Final answer:
Recombination frequency helps in predicting the genetic distance and constructing chromosome maps, with higher recombination indicating greater distances between genes. Centimorgans, derived from recombination frequencies, serve as the unit of measure in these maps.
Step-by-step explanation:
By determining the recombination frequency, one could develop a better understanding of genetic linkage and the physical distance between genes on a chromosome. This is possible because recombination frequency helps predict genetic distance. For example, genes that are 17 centimorgans (cM) apart have a recombination frequency of 17 percent, meaning there is a 17 percent chance that crossing over will occur between these genes during meiosis, leading to offspring with recombinant phenotypes.

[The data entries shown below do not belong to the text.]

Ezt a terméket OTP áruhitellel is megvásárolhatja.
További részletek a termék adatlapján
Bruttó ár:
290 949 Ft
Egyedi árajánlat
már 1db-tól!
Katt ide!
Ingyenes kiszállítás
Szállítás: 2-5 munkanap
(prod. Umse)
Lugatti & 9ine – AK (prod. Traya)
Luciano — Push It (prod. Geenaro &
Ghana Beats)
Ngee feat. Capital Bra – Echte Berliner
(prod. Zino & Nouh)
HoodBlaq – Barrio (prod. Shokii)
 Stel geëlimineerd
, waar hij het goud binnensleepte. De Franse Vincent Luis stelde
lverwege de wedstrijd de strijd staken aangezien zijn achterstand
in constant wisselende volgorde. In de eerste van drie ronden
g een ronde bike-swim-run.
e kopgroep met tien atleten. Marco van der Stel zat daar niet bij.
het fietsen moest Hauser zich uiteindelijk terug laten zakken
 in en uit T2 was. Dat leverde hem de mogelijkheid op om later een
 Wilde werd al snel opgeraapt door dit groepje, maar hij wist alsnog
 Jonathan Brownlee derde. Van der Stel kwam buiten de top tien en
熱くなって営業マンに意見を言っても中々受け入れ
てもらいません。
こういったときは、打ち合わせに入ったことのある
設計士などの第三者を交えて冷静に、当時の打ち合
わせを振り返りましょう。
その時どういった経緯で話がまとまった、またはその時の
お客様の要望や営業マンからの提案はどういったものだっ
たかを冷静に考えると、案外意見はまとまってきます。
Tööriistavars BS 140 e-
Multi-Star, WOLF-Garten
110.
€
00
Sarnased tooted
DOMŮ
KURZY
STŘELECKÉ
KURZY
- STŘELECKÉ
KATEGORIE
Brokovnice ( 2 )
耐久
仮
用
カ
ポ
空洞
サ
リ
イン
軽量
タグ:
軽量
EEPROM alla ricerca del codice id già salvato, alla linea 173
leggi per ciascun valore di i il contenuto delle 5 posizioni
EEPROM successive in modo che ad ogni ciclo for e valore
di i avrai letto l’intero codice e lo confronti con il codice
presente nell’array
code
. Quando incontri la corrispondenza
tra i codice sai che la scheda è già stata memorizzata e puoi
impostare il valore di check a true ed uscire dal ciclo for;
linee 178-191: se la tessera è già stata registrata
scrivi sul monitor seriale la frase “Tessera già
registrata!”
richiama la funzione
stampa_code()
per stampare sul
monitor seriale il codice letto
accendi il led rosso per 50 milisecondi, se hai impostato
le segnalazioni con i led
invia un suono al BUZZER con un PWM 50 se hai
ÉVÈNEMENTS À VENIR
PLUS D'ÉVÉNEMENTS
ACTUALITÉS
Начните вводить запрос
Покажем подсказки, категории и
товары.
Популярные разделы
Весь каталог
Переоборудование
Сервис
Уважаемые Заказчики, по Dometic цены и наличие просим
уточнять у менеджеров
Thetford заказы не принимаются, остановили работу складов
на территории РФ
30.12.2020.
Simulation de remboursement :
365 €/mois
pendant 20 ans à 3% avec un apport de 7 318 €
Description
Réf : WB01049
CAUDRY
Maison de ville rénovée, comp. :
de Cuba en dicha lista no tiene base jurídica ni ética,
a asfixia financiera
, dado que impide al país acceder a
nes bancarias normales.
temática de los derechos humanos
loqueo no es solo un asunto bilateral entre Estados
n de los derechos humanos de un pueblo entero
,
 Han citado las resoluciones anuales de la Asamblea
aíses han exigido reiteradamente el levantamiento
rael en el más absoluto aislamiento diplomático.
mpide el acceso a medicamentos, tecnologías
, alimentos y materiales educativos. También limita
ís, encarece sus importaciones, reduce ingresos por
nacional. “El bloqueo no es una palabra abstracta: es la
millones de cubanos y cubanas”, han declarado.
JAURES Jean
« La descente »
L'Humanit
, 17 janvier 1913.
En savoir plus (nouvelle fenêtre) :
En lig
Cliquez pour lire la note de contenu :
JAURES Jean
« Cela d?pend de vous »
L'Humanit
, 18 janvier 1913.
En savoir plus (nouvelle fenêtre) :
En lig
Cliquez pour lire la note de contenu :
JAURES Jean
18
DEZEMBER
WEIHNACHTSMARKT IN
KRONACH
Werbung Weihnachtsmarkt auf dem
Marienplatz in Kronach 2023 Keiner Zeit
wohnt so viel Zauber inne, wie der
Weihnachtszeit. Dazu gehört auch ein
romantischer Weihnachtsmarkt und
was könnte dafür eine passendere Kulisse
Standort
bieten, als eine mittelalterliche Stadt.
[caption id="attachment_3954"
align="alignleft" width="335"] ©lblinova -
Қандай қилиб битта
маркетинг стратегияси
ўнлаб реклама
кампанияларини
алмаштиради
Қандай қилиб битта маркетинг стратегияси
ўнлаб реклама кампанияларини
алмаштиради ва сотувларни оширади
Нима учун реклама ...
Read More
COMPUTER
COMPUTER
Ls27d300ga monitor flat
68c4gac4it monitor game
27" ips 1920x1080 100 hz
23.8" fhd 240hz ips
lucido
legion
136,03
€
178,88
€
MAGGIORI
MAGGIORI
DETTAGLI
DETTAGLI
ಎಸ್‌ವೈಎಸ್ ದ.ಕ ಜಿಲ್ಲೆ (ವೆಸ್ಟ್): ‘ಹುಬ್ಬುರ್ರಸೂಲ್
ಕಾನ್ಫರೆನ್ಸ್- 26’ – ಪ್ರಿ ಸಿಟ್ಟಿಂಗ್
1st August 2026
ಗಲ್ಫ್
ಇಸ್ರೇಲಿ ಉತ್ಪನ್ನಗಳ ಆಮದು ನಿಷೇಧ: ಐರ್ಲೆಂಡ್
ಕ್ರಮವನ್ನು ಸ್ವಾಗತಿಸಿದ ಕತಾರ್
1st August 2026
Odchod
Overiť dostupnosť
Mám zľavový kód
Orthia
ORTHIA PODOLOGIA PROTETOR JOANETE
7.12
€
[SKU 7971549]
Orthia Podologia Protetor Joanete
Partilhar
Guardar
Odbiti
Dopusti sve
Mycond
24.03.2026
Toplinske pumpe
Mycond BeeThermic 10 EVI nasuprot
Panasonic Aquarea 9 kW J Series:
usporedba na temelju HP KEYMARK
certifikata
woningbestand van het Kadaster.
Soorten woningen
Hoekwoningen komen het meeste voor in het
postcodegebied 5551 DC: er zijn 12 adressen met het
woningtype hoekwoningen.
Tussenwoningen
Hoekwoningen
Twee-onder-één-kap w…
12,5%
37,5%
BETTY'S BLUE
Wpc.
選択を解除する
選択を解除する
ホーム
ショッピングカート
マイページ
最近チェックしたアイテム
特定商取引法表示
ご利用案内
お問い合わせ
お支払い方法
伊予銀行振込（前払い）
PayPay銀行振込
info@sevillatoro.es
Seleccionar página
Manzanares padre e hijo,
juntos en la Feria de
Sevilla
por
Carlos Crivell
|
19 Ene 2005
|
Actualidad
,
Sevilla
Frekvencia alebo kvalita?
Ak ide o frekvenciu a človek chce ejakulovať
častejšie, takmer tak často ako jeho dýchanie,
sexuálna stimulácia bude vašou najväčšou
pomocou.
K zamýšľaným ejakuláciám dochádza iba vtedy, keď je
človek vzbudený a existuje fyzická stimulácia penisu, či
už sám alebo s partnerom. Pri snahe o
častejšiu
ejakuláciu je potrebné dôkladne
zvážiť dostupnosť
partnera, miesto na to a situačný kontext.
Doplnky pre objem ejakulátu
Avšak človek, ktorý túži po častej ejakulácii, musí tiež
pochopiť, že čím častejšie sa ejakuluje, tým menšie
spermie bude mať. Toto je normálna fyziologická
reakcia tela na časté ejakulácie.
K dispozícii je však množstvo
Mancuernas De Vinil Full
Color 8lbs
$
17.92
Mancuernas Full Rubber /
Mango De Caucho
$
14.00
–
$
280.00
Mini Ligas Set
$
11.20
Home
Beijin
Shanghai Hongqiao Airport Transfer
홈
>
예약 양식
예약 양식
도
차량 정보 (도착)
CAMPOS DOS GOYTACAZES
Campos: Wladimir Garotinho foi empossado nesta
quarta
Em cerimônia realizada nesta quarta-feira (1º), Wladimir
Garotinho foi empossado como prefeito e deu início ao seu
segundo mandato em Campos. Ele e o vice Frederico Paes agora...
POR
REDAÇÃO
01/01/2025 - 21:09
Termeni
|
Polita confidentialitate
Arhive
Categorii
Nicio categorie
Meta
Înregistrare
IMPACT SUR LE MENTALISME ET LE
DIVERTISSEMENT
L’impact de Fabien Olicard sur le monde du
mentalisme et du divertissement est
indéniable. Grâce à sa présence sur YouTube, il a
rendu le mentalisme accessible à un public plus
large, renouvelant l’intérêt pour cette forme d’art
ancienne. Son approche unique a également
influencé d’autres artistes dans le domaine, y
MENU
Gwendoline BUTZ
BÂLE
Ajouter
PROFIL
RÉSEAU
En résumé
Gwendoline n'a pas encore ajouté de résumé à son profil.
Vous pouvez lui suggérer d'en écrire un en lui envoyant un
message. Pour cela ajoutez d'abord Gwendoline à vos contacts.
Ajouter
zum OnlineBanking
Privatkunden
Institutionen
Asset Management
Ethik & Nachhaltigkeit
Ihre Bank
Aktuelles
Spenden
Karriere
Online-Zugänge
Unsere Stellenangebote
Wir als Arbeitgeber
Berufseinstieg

The method of using recombination frequencies to create genetic maps was proposed by Alfred Sturtevant. He suggested that recombinations occur with equal likelihood anywhere along the length of a chromosome and that more crossovers between two linked genes imply a greater distance between them. Hence, geneticists can construct detailed chromosome maps elaborating on the order and distance of genes.
It's important to note that a predicted frequency of recombinant offspring could be as high as 60% if the genes in question are located very far from each other on the chromosome or are on different chromosomes. Sturtevant divided the genetic map into units named after Thomas Hunt Morgan, called centimorgans, where a recombination frequency of 0.01 corresponds to 1 cM.